◆ Available records
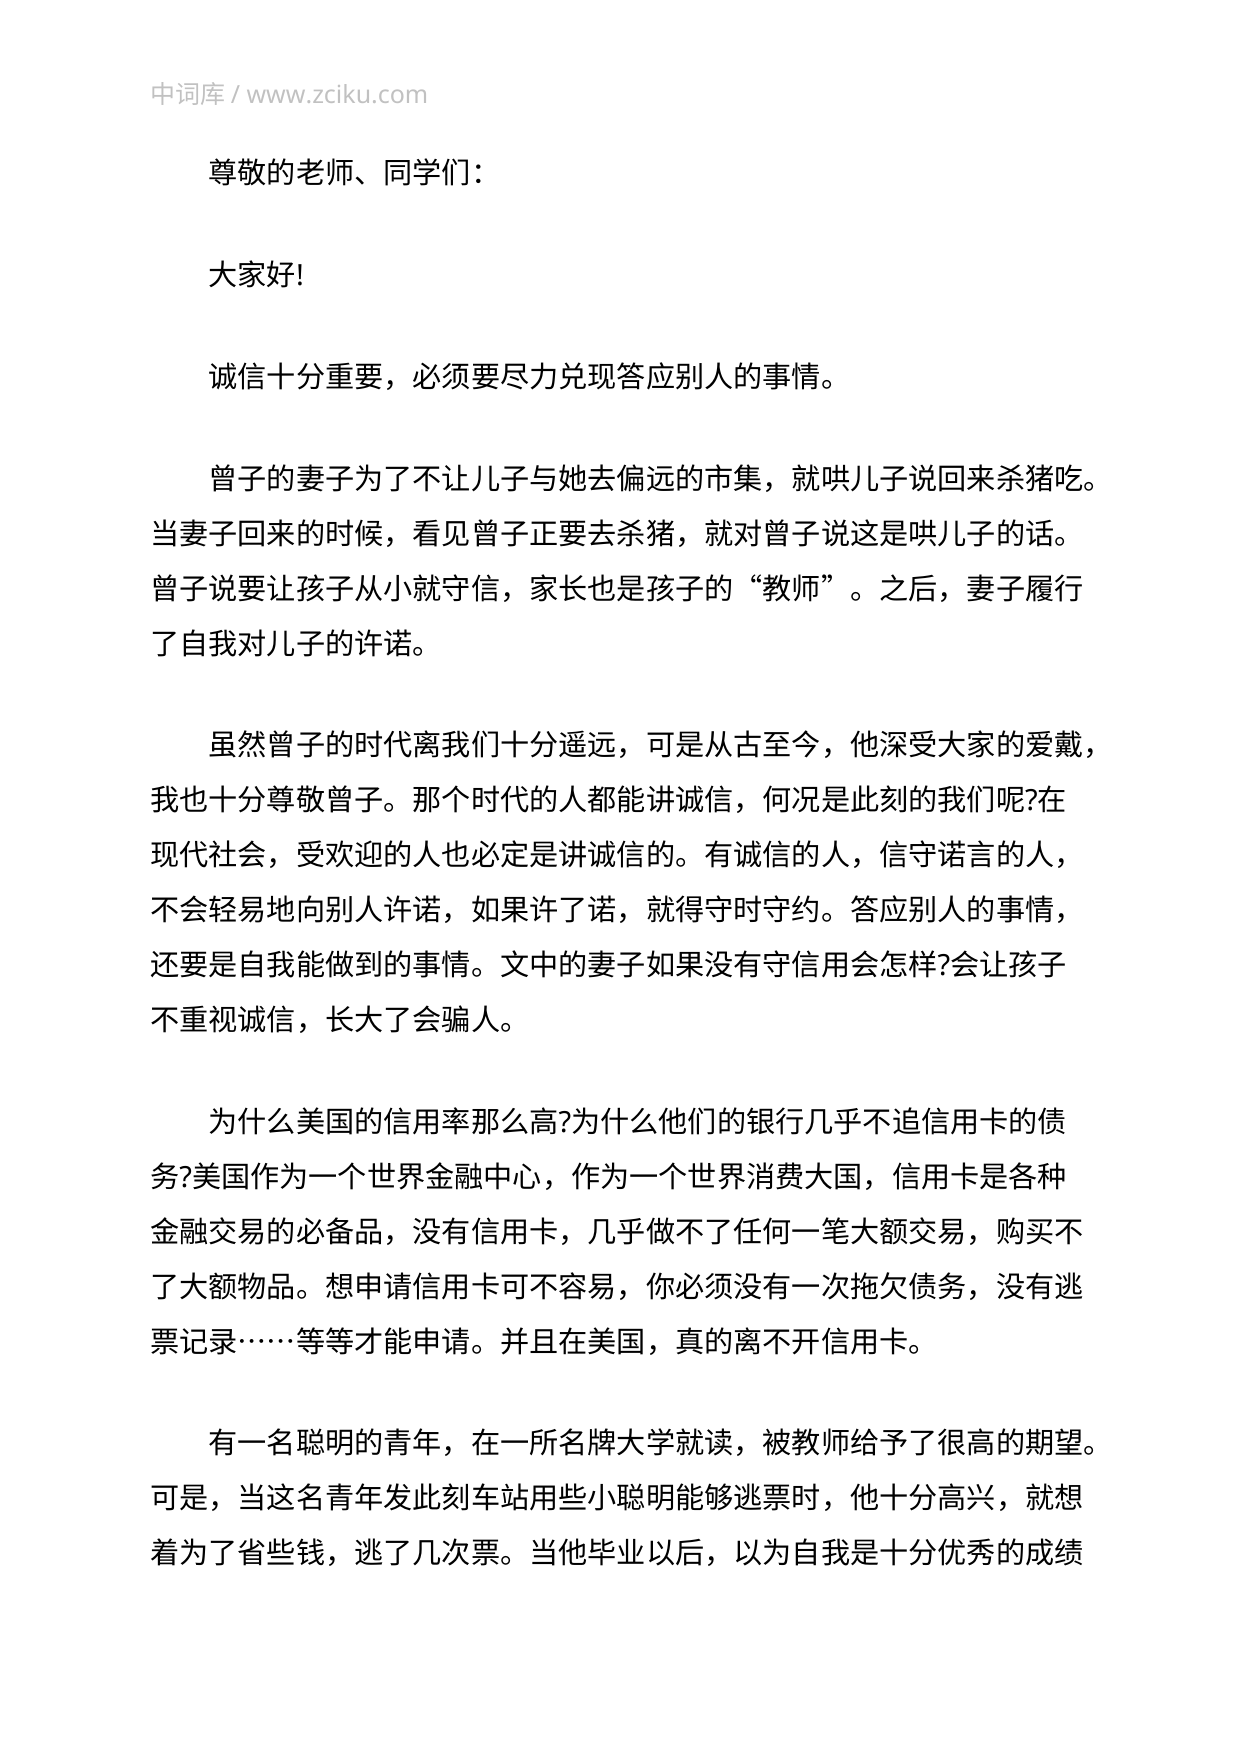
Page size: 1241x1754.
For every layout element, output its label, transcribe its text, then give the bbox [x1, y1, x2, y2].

text 诚信十分重要，必须要尽力兑现答应别人的事情。 [150, 354, 1090, 396]
text 虽然曾子的时代离我们十分遥远，可是从古至今，他深受大家的爱戴，我也十分尊敬曾子。那个时代的人都能讲诚信，何况是此刻的我们呢?在现代社会，受欢迎的人也必定是讲诚信的。有诚信的人，信守诺言的人，不会轻易地向别人许诺，如果许了诺，就得守时守约。答应别人的事情，还要是自我能做到的事情。文中的妻子如果没有守信用会怎样?会让孩子不重视诚信，长大了会骗人。 [150, 722, 1090, 1039]
text 为什么美国的信用率那么高?为什么他们的银行几乎不追信用卡的债务?美国作为一个世界金融中心，作为一个世界消费大国，信用卡是各种金融交易的必备品，没有信用卡，几乎做不了任何一笔大额交易，购买不了大额物品。想申请信用卡可不容易，你必须没有一次拖欠债务，没有逃票记录……等等才能申请。并且在美国，真的离不开信用卡。 [150, 1098, 1090, 1361]
text 曾子的妻子为了不让儿子与她去偏远的市集，就哄儿子说回来杀猪吃。当妻子回来的时候，看见曾子正要去杀猪，就对曾子说这是哄儿子的话。曾子说要让孩子从小就守信，家长也是孩子的“教师”。之后，妻子履行了自我对儿子的许诺。 [150, 456, 1090, 662]
text 尊敬的老师、同学们： [150, 150, 1090, 192]
text 大家好! [150, 252, 1090, 294]
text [150, 1420, 1090, 1572]
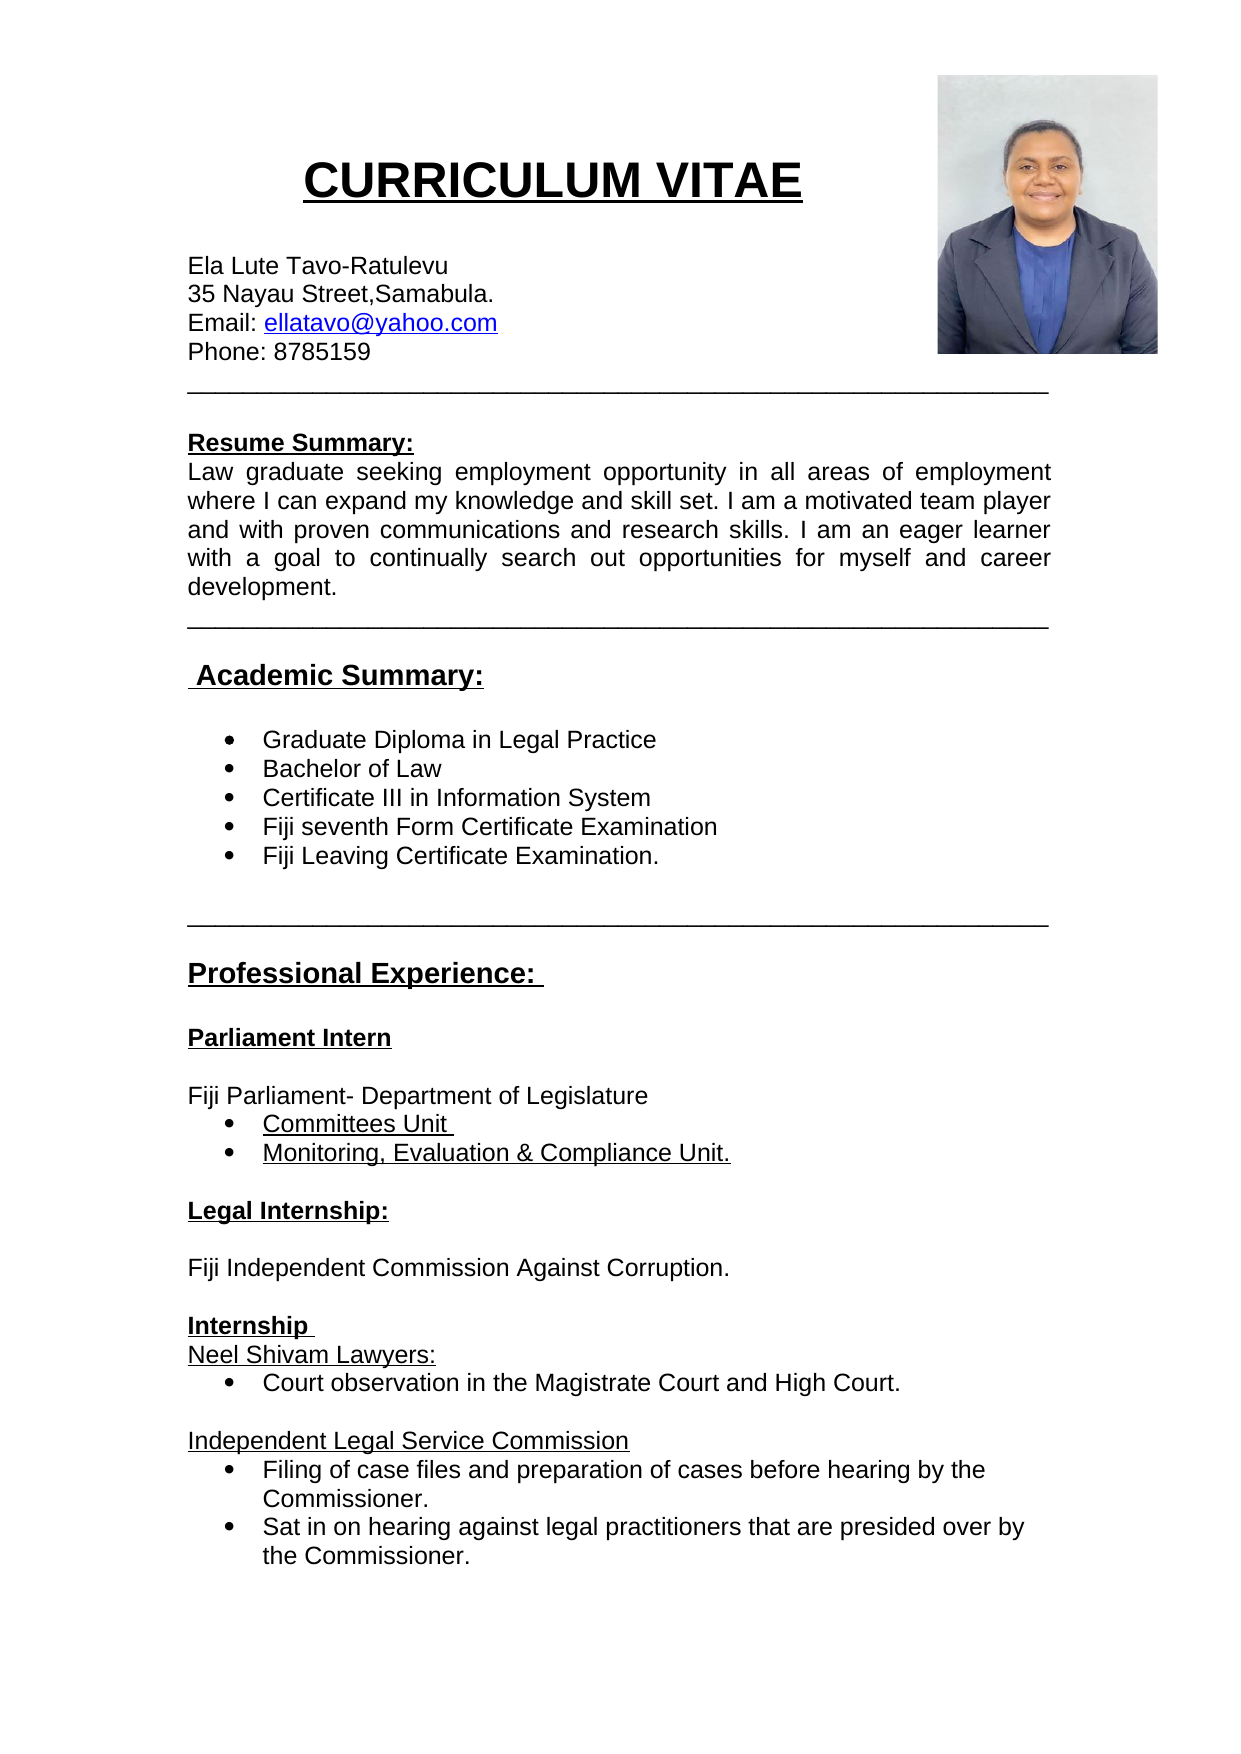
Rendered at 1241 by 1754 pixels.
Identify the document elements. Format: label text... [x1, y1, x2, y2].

◆ What you will do
Return each line above word for word. Skip the pictures.

◆ Result of this exercise
Page size: 1241x1754.
For every layout element, output its label, transcribe its text, then give the bbox [x1, y1, x2, y2].

text 诚信十分重要，必须要尽力兑现答应别人的事情。 [150, 354, 1090, 396]
text 虽然曾子的时代离我们十分遥远，可是从古至今，他深受大家的爱戴，我也十分尊敬曾子。那个时代的人都能讲诚信，何况是此刻的我们呢?在现代社会，受欢迎的人也必定是讲诚信的。有诚信的人，信守诺言的人，不会轻易地向别人许诺，如果许了诺，就得守时守约。答应别人的事情，还要是自我能做到的事情。文中的妻子如果没有守信用会怎样?会让孩子不重视诚信，长大了会骗人。 [150, 722, 1090, 1039]
text 为什么美国的信用率那么高?为什么他们的银行几乎不追信用卡的债务?美国作为一个世界金融中心，作为一个世界消费大国，信用卡是各种金融交易的必备品，没有信用卡，几乎做不了任何一笔大额交易，购买不了大额物品。想申请信用卡可不容易，你必须没有一次拖欠债务，没有逃票记录……等等才能申请。并且在美国，真的离不开信用卡。 [150, 1098, 1090, 1361]
text 曾子的妻子为了不让儿子与她去偏远的市集，就哄儿子说回来杀猪吃。当妻子回来的时候，看见曾子正要去杀猪，就对曾子说这是哄儿子的话。曾子说要让孩子从小就守信，家长也是孩子的“教师”。之后，妻子履行了自我对儿子的许诺。 [150, 456, 1090, 662]
text 尊敬的老师、同学们： [150, 150, 1090, 192]
text 大家好! [150, 252, 1090, 294]
text [150, 1420, 1090, 1572]
Rendered at 1241 by 1754 pixels.
Identify the document elements. Format: label text... [x1, y1, x2, y2].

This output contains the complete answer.